• [INSTRUCTIONS FOR THE TASK]
Return, without any change, the lines of the records from the first line up to and including the line that contains "costly: costly -> found".

BEGIN DATA SHOWN

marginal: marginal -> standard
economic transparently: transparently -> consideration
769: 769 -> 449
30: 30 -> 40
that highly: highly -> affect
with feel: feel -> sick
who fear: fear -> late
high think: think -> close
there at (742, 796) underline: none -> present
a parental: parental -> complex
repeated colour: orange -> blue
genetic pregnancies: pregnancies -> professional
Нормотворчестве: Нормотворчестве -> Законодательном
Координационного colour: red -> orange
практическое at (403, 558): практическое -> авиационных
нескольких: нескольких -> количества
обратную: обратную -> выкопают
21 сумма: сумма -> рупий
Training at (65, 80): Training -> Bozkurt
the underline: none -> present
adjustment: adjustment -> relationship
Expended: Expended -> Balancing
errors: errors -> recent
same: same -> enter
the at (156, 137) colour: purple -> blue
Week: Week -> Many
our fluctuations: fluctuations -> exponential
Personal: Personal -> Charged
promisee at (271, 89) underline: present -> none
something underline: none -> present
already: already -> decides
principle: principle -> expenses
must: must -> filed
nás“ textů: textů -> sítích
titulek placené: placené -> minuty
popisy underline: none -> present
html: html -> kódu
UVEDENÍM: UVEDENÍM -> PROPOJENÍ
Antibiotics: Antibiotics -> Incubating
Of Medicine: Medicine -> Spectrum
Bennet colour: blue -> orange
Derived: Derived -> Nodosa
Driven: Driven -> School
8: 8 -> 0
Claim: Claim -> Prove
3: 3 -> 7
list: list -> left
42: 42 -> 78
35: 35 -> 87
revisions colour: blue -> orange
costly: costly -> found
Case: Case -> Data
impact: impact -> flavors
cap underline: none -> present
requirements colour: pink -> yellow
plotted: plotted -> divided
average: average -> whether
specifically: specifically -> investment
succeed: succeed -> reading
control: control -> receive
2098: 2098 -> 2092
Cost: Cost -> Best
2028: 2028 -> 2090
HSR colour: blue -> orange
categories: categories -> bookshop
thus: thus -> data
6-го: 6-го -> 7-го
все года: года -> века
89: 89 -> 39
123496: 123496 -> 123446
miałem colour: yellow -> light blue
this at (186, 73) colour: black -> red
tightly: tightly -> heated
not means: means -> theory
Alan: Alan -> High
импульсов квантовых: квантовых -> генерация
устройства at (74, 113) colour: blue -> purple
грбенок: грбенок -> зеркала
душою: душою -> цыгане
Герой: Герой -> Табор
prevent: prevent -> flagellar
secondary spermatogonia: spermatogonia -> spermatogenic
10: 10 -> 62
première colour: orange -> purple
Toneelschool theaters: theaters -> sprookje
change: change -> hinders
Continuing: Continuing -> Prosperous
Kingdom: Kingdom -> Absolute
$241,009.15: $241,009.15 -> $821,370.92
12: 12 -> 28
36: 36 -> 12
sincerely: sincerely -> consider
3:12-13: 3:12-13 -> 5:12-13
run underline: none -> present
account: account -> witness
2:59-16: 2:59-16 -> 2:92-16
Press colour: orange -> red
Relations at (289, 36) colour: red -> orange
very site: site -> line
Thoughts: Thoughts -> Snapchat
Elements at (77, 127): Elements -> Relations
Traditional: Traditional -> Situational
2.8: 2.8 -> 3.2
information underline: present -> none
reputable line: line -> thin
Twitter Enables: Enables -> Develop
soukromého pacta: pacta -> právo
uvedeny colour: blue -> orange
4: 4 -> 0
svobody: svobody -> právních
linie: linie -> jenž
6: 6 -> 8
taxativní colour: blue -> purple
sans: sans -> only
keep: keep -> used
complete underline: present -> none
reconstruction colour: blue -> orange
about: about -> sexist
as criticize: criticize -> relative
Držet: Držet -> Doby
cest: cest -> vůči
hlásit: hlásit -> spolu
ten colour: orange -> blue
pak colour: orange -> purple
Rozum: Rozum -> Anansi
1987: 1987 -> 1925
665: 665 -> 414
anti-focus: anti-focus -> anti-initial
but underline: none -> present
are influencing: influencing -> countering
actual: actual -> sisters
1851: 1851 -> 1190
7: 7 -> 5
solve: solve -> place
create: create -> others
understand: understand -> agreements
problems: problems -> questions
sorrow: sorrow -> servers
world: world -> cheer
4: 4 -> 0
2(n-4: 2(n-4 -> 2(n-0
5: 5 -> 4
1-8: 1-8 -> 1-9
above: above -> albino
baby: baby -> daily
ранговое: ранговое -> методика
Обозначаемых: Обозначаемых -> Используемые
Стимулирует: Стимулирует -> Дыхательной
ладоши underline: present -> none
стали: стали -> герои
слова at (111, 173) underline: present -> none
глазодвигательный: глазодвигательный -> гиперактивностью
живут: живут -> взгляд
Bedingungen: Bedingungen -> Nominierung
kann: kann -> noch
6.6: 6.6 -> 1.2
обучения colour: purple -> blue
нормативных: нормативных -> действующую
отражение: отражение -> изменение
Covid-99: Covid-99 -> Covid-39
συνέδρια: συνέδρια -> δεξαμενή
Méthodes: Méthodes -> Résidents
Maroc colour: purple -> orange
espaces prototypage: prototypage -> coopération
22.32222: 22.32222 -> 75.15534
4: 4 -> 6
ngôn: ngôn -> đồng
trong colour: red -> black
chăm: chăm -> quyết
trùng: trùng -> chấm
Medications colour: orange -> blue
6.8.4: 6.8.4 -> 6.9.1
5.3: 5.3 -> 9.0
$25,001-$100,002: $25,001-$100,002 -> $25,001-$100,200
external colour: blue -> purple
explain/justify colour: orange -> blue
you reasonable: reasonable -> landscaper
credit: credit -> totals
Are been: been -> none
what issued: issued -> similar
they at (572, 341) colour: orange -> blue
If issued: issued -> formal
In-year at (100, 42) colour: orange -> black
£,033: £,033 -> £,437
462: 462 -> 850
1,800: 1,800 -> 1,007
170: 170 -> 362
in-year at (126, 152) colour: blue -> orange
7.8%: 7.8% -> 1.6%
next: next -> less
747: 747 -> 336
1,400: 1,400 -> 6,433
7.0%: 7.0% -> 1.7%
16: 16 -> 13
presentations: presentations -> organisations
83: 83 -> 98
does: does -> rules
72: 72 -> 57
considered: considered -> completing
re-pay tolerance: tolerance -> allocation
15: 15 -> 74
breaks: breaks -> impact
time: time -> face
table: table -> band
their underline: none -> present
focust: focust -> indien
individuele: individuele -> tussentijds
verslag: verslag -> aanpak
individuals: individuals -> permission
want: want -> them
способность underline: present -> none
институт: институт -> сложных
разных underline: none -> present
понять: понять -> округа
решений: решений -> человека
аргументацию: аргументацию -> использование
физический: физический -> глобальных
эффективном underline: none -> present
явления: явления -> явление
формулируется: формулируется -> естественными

END DATA SHOWN

• [TASK SOLUTION]
marginal: marginal -> standard
economic transparently: transparently -> consideration
769: 769 -> 449
30: 30 -> 40
that highly: highly -> affect
with feel: feel -> sick
who fear: fear -> late
high think: think -> close
there at (742, 796) underline: none -> present
a parental: parental -> complex
repeated colour: orange -> blue
genetic pregnancies: pregnancies -> professional
Нормотворчестве: Нормотворчестве -> Законодательном
Координационного colour: red -> orange
практическое at (403, 558): практическое -> авиационных
нескольких: нескольких -> количества
обратную: обратную -> выкопают
21 сумма: сумма -> рупий
Training at (65, 80): Training -> Bozkurt
the underline: none -> present
adjustment: adjustment -> relationship
Expended: Expended -> Balancing
errors: errors -> recent
same: same -> enter
the at (156, 137) colour: purple -> blue
Week: Week -> Many
our fluctuations: fluctuations -> exponential
Personal: Personal -> Charged
promisee at (271, 89) underline: present -> none
something underline: none -> present
already: already -> decides
principle: principle -> expenses
must: must -> filed
nás“ textů: textů -> sítích
titulek placené: placené -> minuty
popisy underline: none -> present
html: html -> kódu
UVEDENÍM: UVEDENÍM -> PROPOJENÍ
Antibiotics: Antibiotics -> Incubating
Of Medicine: Medicine -> Spectrum
Bennet colour: blue -> orange
Derived: Derived -> Nodosa
Driven: Driven -> School
8: 8 -> 0
Claim: Claim -> Prove
3: 3 -> 7
list: list -> left
42: 42 -> 78
35: 35 -> 87
revisions colour: blue -> orange
costly: costly -> found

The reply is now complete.